Shyamal Mosalaganti is an Assistant Professor in the Department of Cell and Developmental Biology and U-M Life Sciences Institute. His research uses advanced microscopy to understand how cellular structures perform their functions within the context of the cell environment and how these functions contribute to health and disease.
Yanzhuang Wang, Ph.D.
Yanzhuang Wang is a Professor in the Department of Molecular, Cellular and Developmental Biology (MCDB) and holds a joint appointment in the Department of Neurology. His research focuses on the biogenesis, function, and defects of the Golgi in diseases such as Alzheimer’s disease and cancer.
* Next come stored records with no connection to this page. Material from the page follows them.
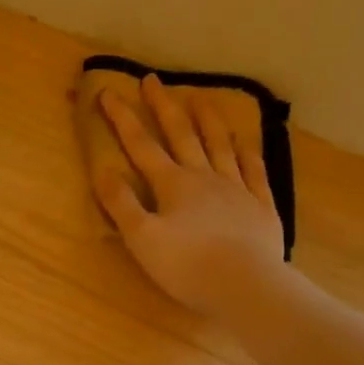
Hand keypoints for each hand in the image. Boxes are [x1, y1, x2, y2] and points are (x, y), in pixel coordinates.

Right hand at [94, 73, 288, 325]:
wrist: (243, 284)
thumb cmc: (186, 265)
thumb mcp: (141, 238)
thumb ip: (121, 204)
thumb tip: (103, 171)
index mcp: (172, 185)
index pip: (141, 146)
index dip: (122, 119)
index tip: (109, 92)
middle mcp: (204, 177)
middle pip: (182, 135)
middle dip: (164, 107)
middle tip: (153, 79)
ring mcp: (236, 188)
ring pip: (220, 145)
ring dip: (208, 120)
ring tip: (200, 98)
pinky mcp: (260, 206)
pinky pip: (254, 170)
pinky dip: (247, 152)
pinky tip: (245, 142)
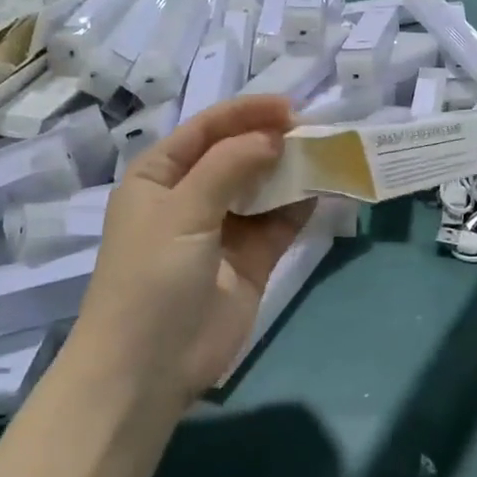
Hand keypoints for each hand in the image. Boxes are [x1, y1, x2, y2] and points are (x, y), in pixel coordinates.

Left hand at [74, 97, 312, 409]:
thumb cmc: (151, 278)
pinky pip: (281, 222)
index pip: (207, 130)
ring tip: (329, 154)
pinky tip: (328, 189)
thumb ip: (228, 166)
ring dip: (292, 171)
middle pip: (238, 154)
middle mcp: (192, 195)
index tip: (290, 108)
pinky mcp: (252, 259)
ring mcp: (224, 228)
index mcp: (160, 176)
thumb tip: (273, 136)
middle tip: (316, 130)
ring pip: (264, 187)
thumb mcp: (182, 212)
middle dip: (274, 140)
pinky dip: (302, 205)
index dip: (246, 113)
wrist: (148, 368)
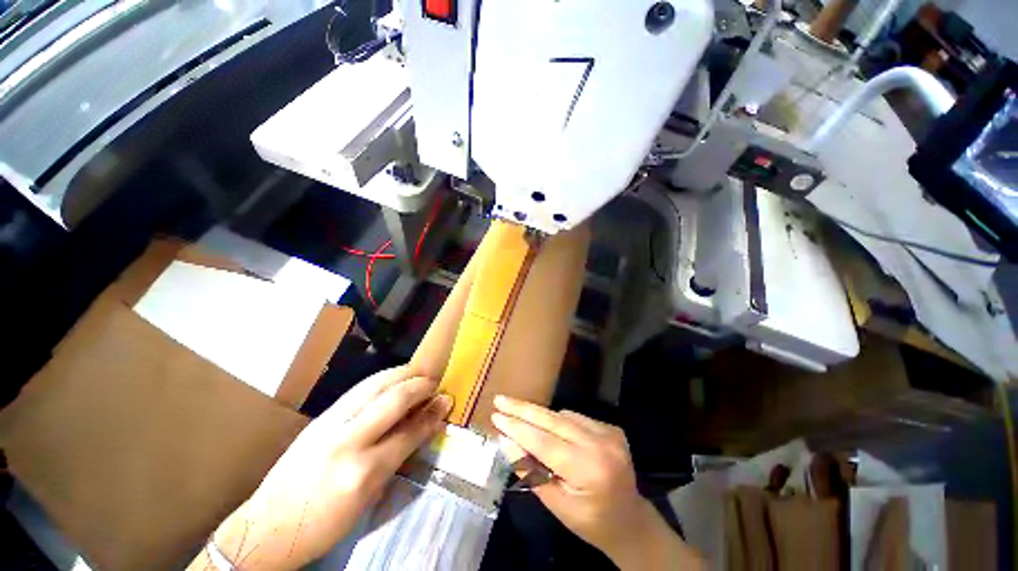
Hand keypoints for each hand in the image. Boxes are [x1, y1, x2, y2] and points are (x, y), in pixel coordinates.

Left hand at [202, 366, 451, 569]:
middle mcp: (348, 442)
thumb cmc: (324, 523)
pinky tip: (391, 379)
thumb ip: (397, 456)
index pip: (408, 432)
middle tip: (434, 381)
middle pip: (393, 399)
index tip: (447, 399)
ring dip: (401, 374)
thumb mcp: (368, 499)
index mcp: (363, 472)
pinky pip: (358, 390)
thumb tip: (423, 427)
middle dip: (419, 385)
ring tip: (417, 372)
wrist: (267, 526)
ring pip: (374, 385)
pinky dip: (381, 379)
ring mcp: (330, 425)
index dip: (432, 413)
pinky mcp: (320, 418)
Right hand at [491, 396, 702, 569]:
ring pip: (563, 415)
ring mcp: (609, 432)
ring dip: (539, 416)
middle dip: (523, 409)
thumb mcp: (556, 505)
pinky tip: (550, 430)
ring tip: (519, 416)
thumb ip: (530, 472)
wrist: (630, 520)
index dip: (518, 428)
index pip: (544, 442)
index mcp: (588, 470)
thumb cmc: (590, 521)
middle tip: (500, 400)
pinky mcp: (611, 427)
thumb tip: (506, 441)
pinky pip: (575, 418)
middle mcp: (601, 444)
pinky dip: (558, 421)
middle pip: (553, 420)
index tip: (496, 416)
Phyllis Hanson, M.D., Ph.D.
Phyllis Hanson is the Minor J. Coon Collegiate Professor in the Department of Biological Chemistry. She is also the Chair of Biological Chemistry. Her research focuses on understanding how proteins interact to regulate the structure and organization of cell membranes both inside and outside the cell, and has implications for understanding a wide range of diseases including among others neurodegenerative disorders such as Alzheimer’s disease and the debilitating movement disorder, dystonia.
Ming Li, Ph.D.
Ming Li is an Assistant Professor in the Department of Molecular, Cellular and Developmental Biology. His laboratory uses budding yeast and mammalian cells to study the regulation and quality control of lysosomal membrane proteins.
Catherine Collins, Ph.D.
Catherine Collins is an Associate Professor in the Department of Molecular, Cellular and Developmental Biology . Her research is interested in the cellular mechanisms that neurons use to alter synaptic structure in response to environmental and developmental cues. Of particular interest is the cell biology of signaling within axons, which connect neurons to distant parts of the brain and body.
Haoxing Xu, Ph.D.
Haoxing Xu is a Professor in the Department of Molecular, Cellular and Developmental Biology. His laboratory is interested in understanding the physiological and pathological functions of Transient Receptor Potential (TRP) ion channels, lysosome ion channels, and Ca2+ signaling.
James Shayman, M.D.
James Shayman is a Professor in the Department of Pharmacology. His laboratory develops small molecule inhibitors of glycosphingolipid synthases for use in lysosomal storage diseases. They have also discovered a novel lysosomal phospholipase A2 and are investigating its role in autoimmune disorders.